Fear and Loathing on the Road to Christmas, '09 - Letter to Santa

Dear Santa,

I'm really writing too late to ask for anything proper for Christmas. If I had, the list would likely be populated with the same old things, scarves, and flannel, and fingerless gloves, indie comics and novelty t-shirts. There was the Gits hoodie that I had my eye on earlier, which I promptly forgot about until sitting down to write this. Mostly things I want that I have no place for, things I cannot buy myself, things that can wait, and be wanted again next year.

As a kid, I never really thought about what a letter to Santa was. An entitlement, probably. Kind of terrible. Which meant I thought of you as something tangible, someone real, who could be asked for things. And I didn't always write a list, sometimes I would just tell my dad. Because you two worked at same time, you were ships passing in the night, before I knew that could mean something other than it did. "Yes Virginia, there is a Santa Claus..." All the movies, the books. No visual. Complete faith.

Faith. A letter to Santa is a little like a prayer. A wish. I thought about writing this letter as though it were a wish, and I would say something like "Dear Santa, I don't want any presents this year. I would, however, like to win one for a change." But that's more entitlement. What I think I deserve. It's not a wish.

I have wished before. I sat on the lawn at Bennington in the middle of freezing nights and looked up at a brilliantly clear sky, and wished on the stars I'd see falling. Usually, I'd just wish someone might come along and join me. Once, someone did. I don't know if that means wishing works. I don't think that's what I'm worried about anyway.
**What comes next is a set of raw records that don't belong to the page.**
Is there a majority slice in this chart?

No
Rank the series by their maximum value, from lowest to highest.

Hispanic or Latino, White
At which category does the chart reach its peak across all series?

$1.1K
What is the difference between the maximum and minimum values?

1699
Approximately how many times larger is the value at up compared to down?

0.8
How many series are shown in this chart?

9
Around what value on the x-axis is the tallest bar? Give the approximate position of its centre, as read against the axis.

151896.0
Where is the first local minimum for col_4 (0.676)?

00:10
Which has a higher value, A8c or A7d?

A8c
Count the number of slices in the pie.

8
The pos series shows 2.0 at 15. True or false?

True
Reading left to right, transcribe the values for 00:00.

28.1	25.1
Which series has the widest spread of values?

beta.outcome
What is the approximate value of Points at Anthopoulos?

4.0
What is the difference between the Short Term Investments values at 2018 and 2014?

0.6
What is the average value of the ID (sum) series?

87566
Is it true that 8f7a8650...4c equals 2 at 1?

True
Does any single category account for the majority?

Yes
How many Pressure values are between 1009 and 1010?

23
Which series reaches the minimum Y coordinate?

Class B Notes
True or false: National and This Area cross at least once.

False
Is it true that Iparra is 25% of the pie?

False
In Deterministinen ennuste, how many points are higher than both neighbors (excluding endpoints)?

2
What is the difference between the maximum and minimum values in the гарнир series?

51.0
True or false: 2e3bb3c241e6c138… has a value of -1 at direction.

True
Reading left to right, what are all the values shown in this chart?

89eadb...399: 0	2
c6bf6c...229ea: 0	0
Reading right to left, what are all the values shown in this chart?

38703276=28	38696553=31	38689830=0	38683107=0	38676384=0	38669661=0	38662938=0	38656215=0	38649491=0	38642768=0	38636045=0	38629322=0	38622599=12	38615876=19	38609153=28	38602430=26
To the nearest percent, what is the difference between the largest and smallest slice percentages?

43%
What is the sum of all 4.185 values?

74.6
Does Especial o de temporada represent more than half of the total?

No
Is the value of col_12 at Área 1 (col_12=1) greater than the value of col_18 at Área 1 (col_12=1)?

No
So stars, and eyelashes. A wishbone, once [and if I had a kid, I'd tell them to double that up at Thanksgiving with their Christmas list -- you've gotta work the odds]. Birthday candles, but I'd always get performance anxiety there. I think I once just wished they'd go out. Probably doesn't count.

There's a song, by this New Haven band called Miracle Legion, who did the music for "The Adventures of Pete and Pete" under the name "Polaris" [sans one member, though, hence the moniker]. "I could have you, with a wish/but what am I supposed to do, with a wish that won't come true?" I think Ian burned me the CD. Before all that other stuff, about stars and eyelashes, that song is what I think about when I think about a wish. Not the greatest vote of confidence for wishing there, but that's just me. That's the sort of thing I'd probably wish for. I certainly could, but again, according to Mark Mulcahy, that might be sort of futile.

I'm rambling. So much of what I want for Christmas, or rather want out of Christmas, are things that I don't have anymore, and probably can't get back, at least not now. All these romantic notions in my head about big families and big meals, caroling, lights, horse-drawn carriages and really sentimental reasons to get all bundled up and go out into the nightly cold. Plus kicking-and-screaming shopping trips, brutally awkward conversations, and mad dashes to get every last minute thing done. Not to mention a lot of other stuff that is vaguely lame, and sometimes terrible, but absolutely brilliant if you have the right people, or right person, willing to indulge with you.

Of course, these things don't come as gifts. They're more the reason I want to give gifts every year. So I guess instead of asking for them, I'll just wish that the holidays find those I care about well, that the few parcels I sent out today arrive safely on time, and that any letters I manage to write are not unwanted by their recipients. They're small favors, Santa, but also the things I can't quite do on my own.